Kini, listrik di Dusun Sungai Terus, Desa Balik Terus, Kecamatan Sangkapura Bawean, Kabupaten Gresik, bisa menyala selama 24 jam. Listrik ke dusun itu mengalir setelah PLN membangun jaringan baru dan bersinergi dengan Koramil Sangkapura Bawean serta warga setempat. Padahal Desa Balik Terus memiliki kontur perbukitan dan cukup sulit diakses.

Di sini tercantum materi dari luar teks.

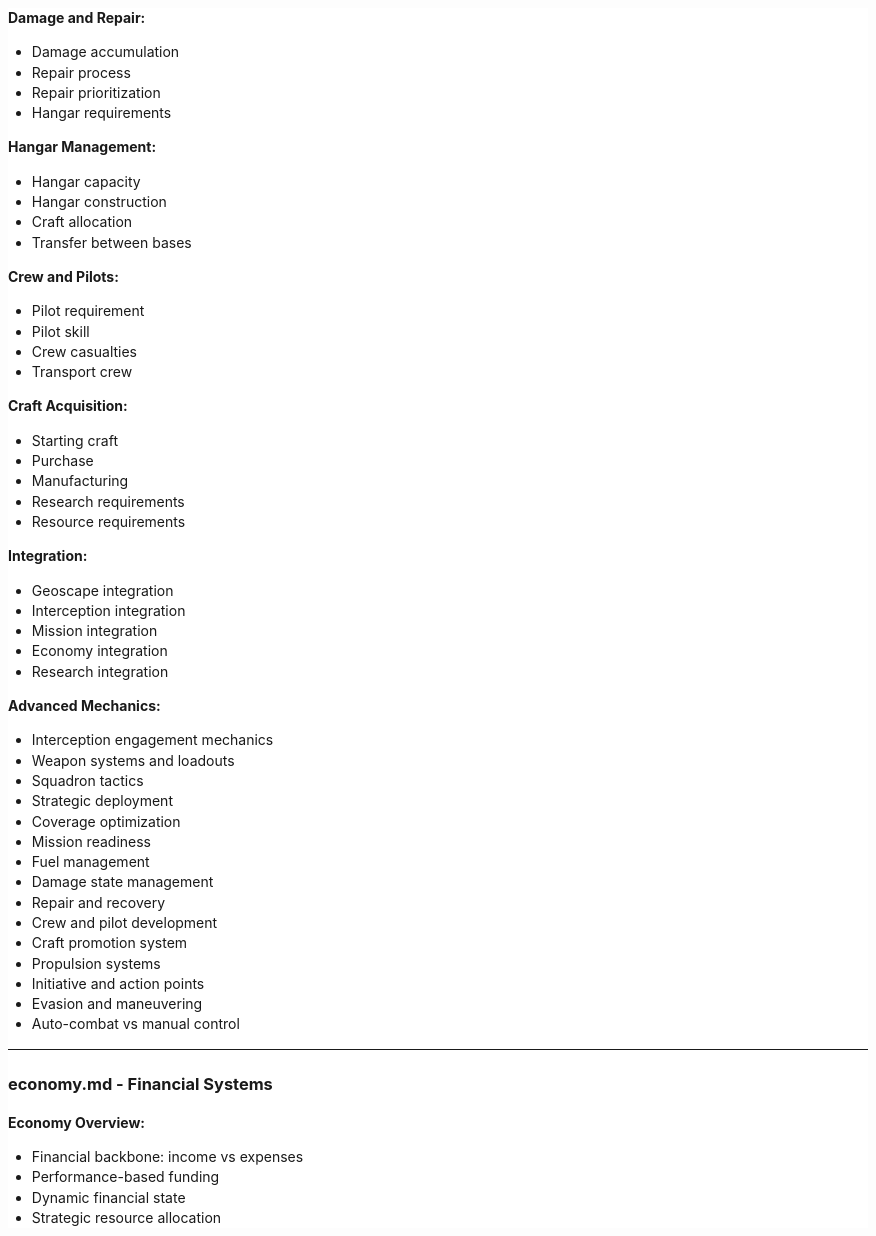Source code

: **Damage and Repair:**
- Damage accumulation
- Repair process
- Repair prioritization
- Hangar requirements

**Hangar Management:**
- Hangar capacity
- Hangar construction
- Craft allocation
- Transfer between bases

**Crew and Pilots:**
- Pilot requirement
- Pilot skill
- Crew casualties
- Transport crew

**Craft Acquisition:**
- Starting craft
- Purchase
- Manufacturing
- Research requirements
- Resource requirements

**Integration:**
- Geoscape integration
- Interception integration
- Mission integration
- Economy integration
- Research integration

**Advanced Mechanics:**
- Interception engagement mechanics
- Weapon systems and loadouts
- Squadron tactics
- Strategic deployment
- Coverage optimization
- Mission readiness
- Fuel management
- Damage state management
- Repair and recovery
- Crew and pilot development
- Craft promotion system
- Propulsion systems
- Initiative and action points
- Evasion and maneuvering
- Auto-combat vs manual control

---

### economy.md - Financial Systems

**Economy Overview:**
- Financial backbone: income vs expenses
- Performance-based funding
- Dynamic financial state
- Strategic resource allocation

Peresmian pengoperasian jaringan distribusi tenaga listrik 20kV/220V di Dusun Sungai Terus ini dilakukan oleh Manager PLN Rayon Bawean, Hari Sucahyo, bersama Koramil Sangkapura Bawean dan Camat Sangkapura. Peresmian ditandai dengan penyalaan Mini Circuit Breaker (MCB) dan pengisian pulsa listrik di salah satu rumah pelanggan.

Menurut Hari Sucahyo, pengoperasian jaringan listrik Dusun Sungai Terus ini merupakan suatu komitmen PLN untuk bekerja nyata melistriki sampai ke pelosok negeri.

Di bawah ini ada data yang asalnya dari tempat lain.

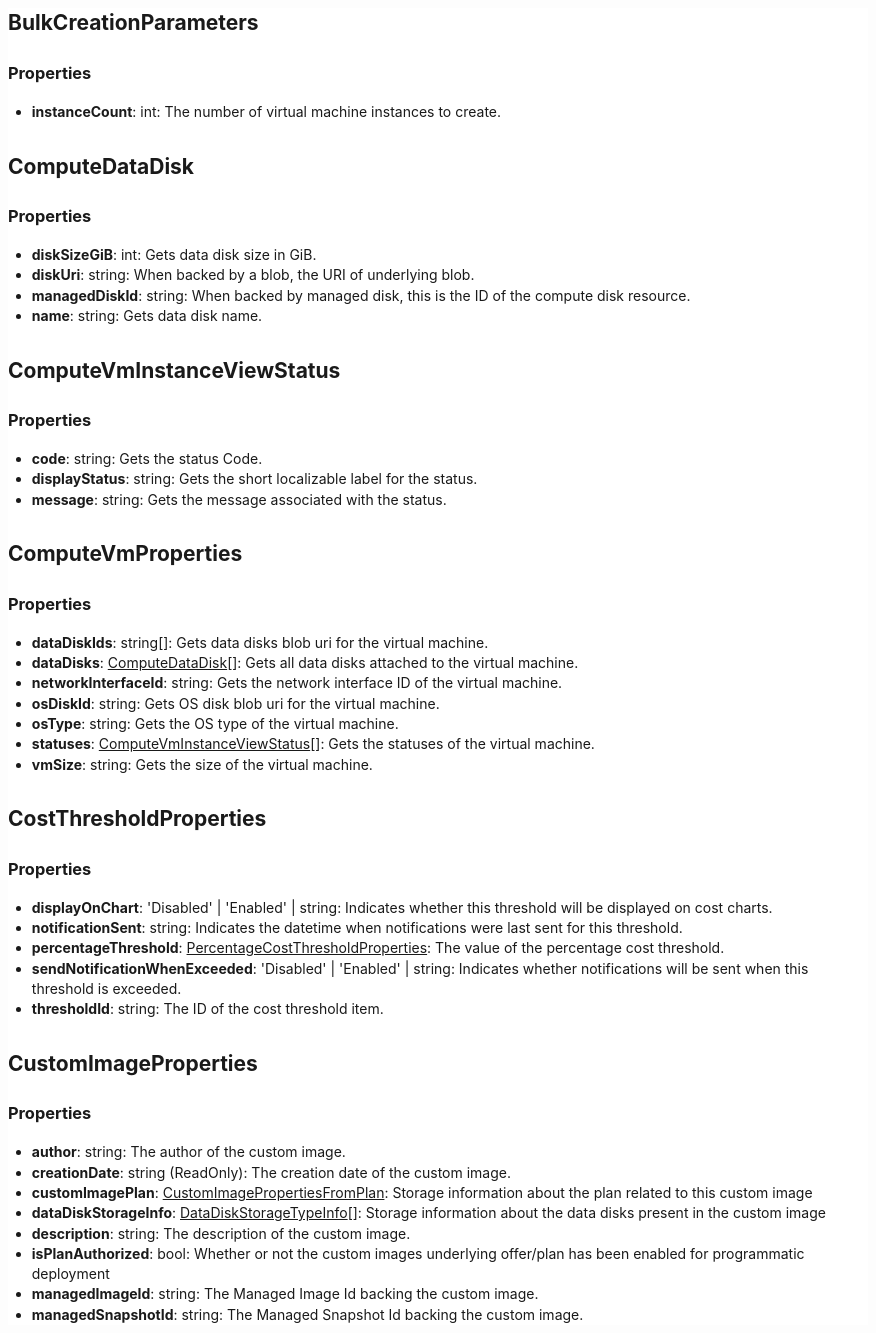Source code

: ## BulkCreationParameters
### Properties
* **instanceCount**: int: The number of virtual machine instances to create.

## ComputeDataDisk
### Properties
* **diskSizeGiB**: int: Gets data disk size in GiB.
* **diskUri**: string: When backed by a blob, the URI of underlying blob.
* **managedDiskId**: string: When backed by managed disk, this is the ID of the compute disk resource.
* **name**: string: Gets data disk name.

## ComputeVmInstanceViewStatus
### Properties
* **code**: string: Gets the status Code.
* **displayStatus**: string: Gets the short localizable label for the status.
* **message**: string: Gets the message associated with the status.

## ComputeVmProperties
### Properties
* **dataDiskIds**: string[]: Gets data disks blob uri for the virtual machine.
* **dataDisks**: [ComputeDataDisk](#computedatadisk)[]: Gets all data disks attached to the virtual machine.
* **networkInterfaceId**: string: Gets the network interface ID of the virtual machine.
* **osDiskId**: string: Gets OS disk blob uri for the virtual machine.
* **osType**: string: Gets the OS type of the virtual machine.
* **statuses**: [ComputeVmInstanceViewStatus](#computevminstanceviewstatus)[]: Gets the statuses of the virtual machine.
* **vmSize**: string: Gets the size of the virtual machine.

## CostThresholdProperties
### Properties
* **displayOnChart**: 'Disabled' | 'Enabled' | string: Indicates whether this threshold will be displayed on cost charts.
* **notificationSent**: string: Indicates the datetime when notifications were last sent for this threshold.
* **percentageThreshold**: [PercentageCostThresholdProperties](#percentagecostthresholdproperties): The value of the percentage cost threshold.
* **sendNotificationWhenExceeded**: 'Disabled' | 'Enabled' | string: Indicates whether notifications will be sent when this threshold is exceeded.
* **thresholdId**: string: The ID of the cost threshold item.

## CustomImageProperties
### Properties
* **author**: string: The author of the custom image.
* **creationDate**: string (ReadOnly): The creation date of the custom image.
* **customImagePlan**: [CustomImagePropertiesFromPlan](#customimagepropertiesfromplan): Storage information about the plan related to this custom image
* **dataDiskStorageInfo**: [DataDiskStorageTypeInfo](#datadiskstoragetypeinfo)[]: Storage information about the data disks present in the custom image
* **description**: string: The description of the custom image.
* **isPlanAuthorized**: bool: Whether or not the custom images underlying offer/plan has been enabled for programmatic deployment
* **managedImageId**: string: The Managed Image Id backing the custom image.
* **managedSnapshotId**: string: The Managed Snapshot Id backing the custom image.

“Alhamdulillah warga Dusun Sungai Terus, Desa Balik Terus, bisa menikmati listrik selama 24 jam. Beroperasinya listrik ini akan berdampak langsung terhadap perekonomian dan pendidikan masyarakat di sini,” ujar Hari.
Saat ini, total pelanggan di Dusun Sungai Terus, Desa Balik Terus, sebanyak 168 pelanggan. PLN telah melakukan pekerjaan perluasan jaringan tegangan menengah (JTM) di Desa Balik Terus sepanjang 2.370 kms, jaringan tegangan rendah (JTR) sepanjang 2.250 kms dan satu trafo dengan kapasitas 100kVa.
Selama membangun jaringan listrik di sana, PLN dihadapi dengan kontur desa yang berbukit serta harus melewati ruas jalan yang sempit dan bergelombang. Terlebih lagi jika musim hujan datang, maka untuk menembus jalan tersebut semakin sulit. Namun hal ini tidak menyurutkan tekad dan semangat PLN Rayon Bawean untuk melistriki pelosok pulau Bawean lainnya, khususnya Desa Kebun Teluk Dalam.
“PLN Rayon Bawean akan terus berupaya keras untuk dapat melistriki daerah terpencil dan terisolir dimana warga di sana membutuhkan listrik. Ini merupakan tantangan tersendiri bagi kami karena medannya yang cukup sulit ditempuh,” ungkap Hari.